Leigh’s performance, at the center of almost every scene, shows us a woman in a world of men, who wore it as a badge of honor that she could outdrink and outtalk them. Using recordings of Parker’s smoky voice, Leigh creates a low-pitched, ironic tone with a little cynicism and a lot of booze in it. When the film was premiered at the Cannes Film Festival, many viewers thought Leigh slurred a little too much; redubbing has made the dialogue easier to understand, and no less hung over.
Her relationship with Eddie, the husband, is seen here as a sad case: He was handsome and dashing, smiling and confident, and a wreck. Bad as Parker’s own habits were, his were worse, and after the drugs took over she left him. Charles MacArthur, on the other hand, was a ladykiller (presumably until he met and married his true love, Helen Hayes). Unable to be faithful to Dorothy, he won her heart and then broke it.
These relationships, and her friendship with Benchley, are seen as being played out largely in public. For the Algonquin crowd, it was not enough to do: One had to be seen doing it, preferably with the Round Table looking on. The dining room worked for them as a saloon or pub works for some people, as a living room, an arena, a stage: All experience was reduced to one-liners, and in Parker’s face you can see the pain lines growing, as she tries to hide her private grief with public bravado. A friend uneasily observes, “Dotty can’t be suffering and still say all those funny things.”
The New Yorker magazine was born, more or less, around the Round Table, and many of the regulars wrote for it, including Parker. Then talking movies required writers who could handle dialogue, and Parker joined many others in an exodus to Hollywood, where she spent her last decades in well-paid exile. One of Leigh’s best scenes is the last one, in which she is asked by a reporter to supply her own epitaph. “What a morbid thing to ask a person!” she says, and then adds quietly: “You’ve just stolen my heart.”
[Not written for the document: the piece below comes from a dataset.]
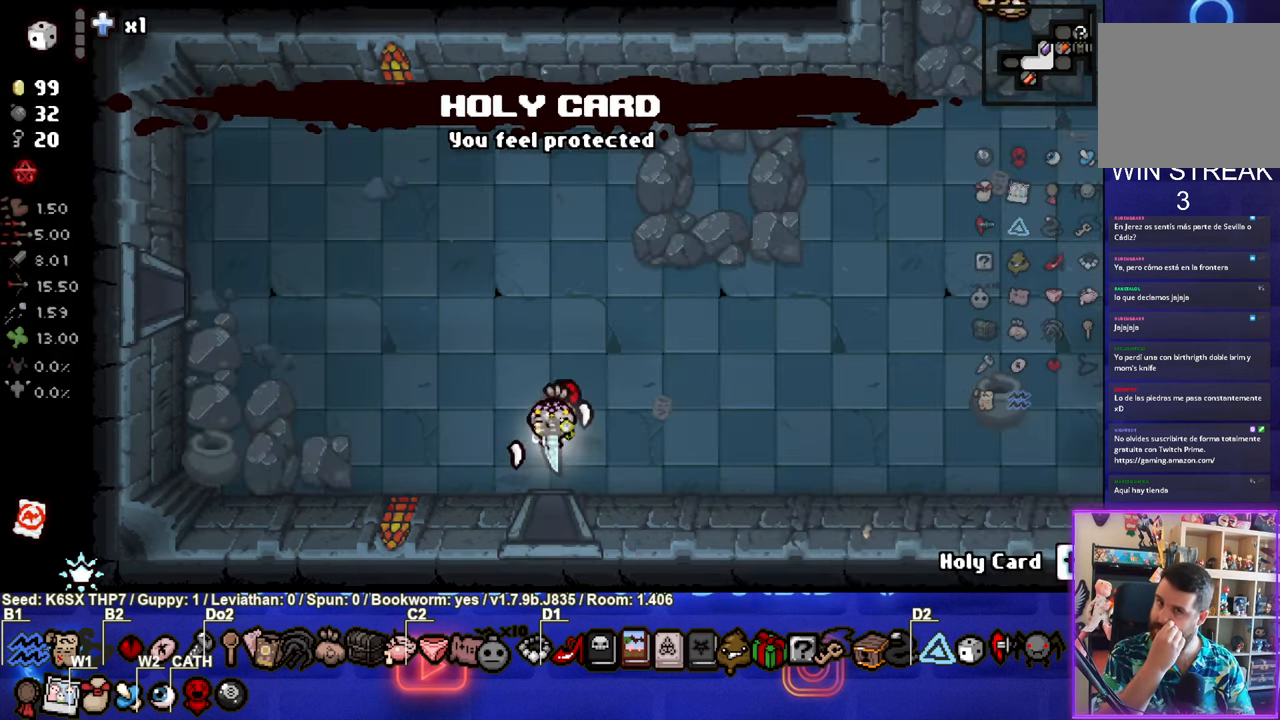
{"buttons": [], "left_stick": "up-left", "events": [[200, "left_stick", "up-left"]]}
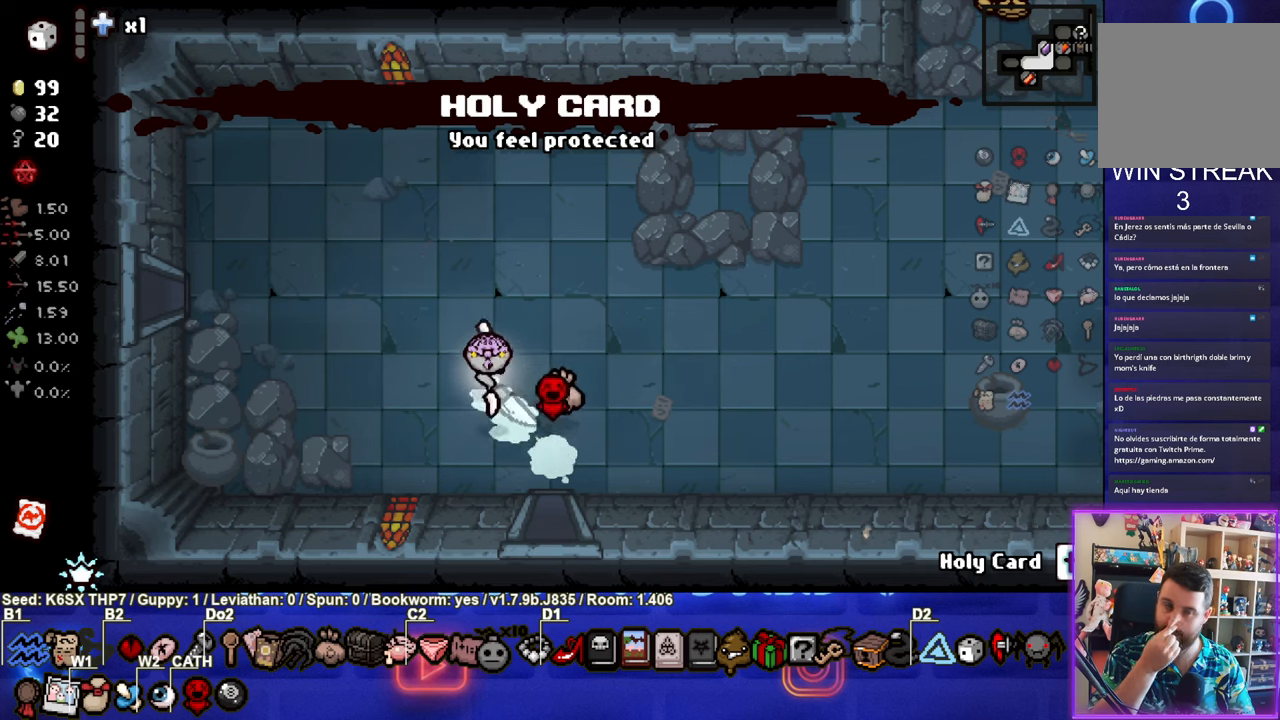
{"buttons": [], "left_stick": "left", "events": [[350, "left_stick", "left"]]}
“Mrs. Parker and the Vicious Circle” is the kind of movie best appreciated, I think, by those who already know the players around the Round Table, and have read some of their work. Others are likely to wonder what the fuss was about. Although some of the Algonquin wits survived into relatively modern times, their period remains forever the 1920s. It was a time when celebrities could become famous because they were smart and quick; today, few people talk as cleverly as the Algonquin crowd, and could hardly become popular doing so, because people have forgotten how to listen that fast.
Once, on a happier occasion, she suggested for her tombstone: “Excuse my dust.”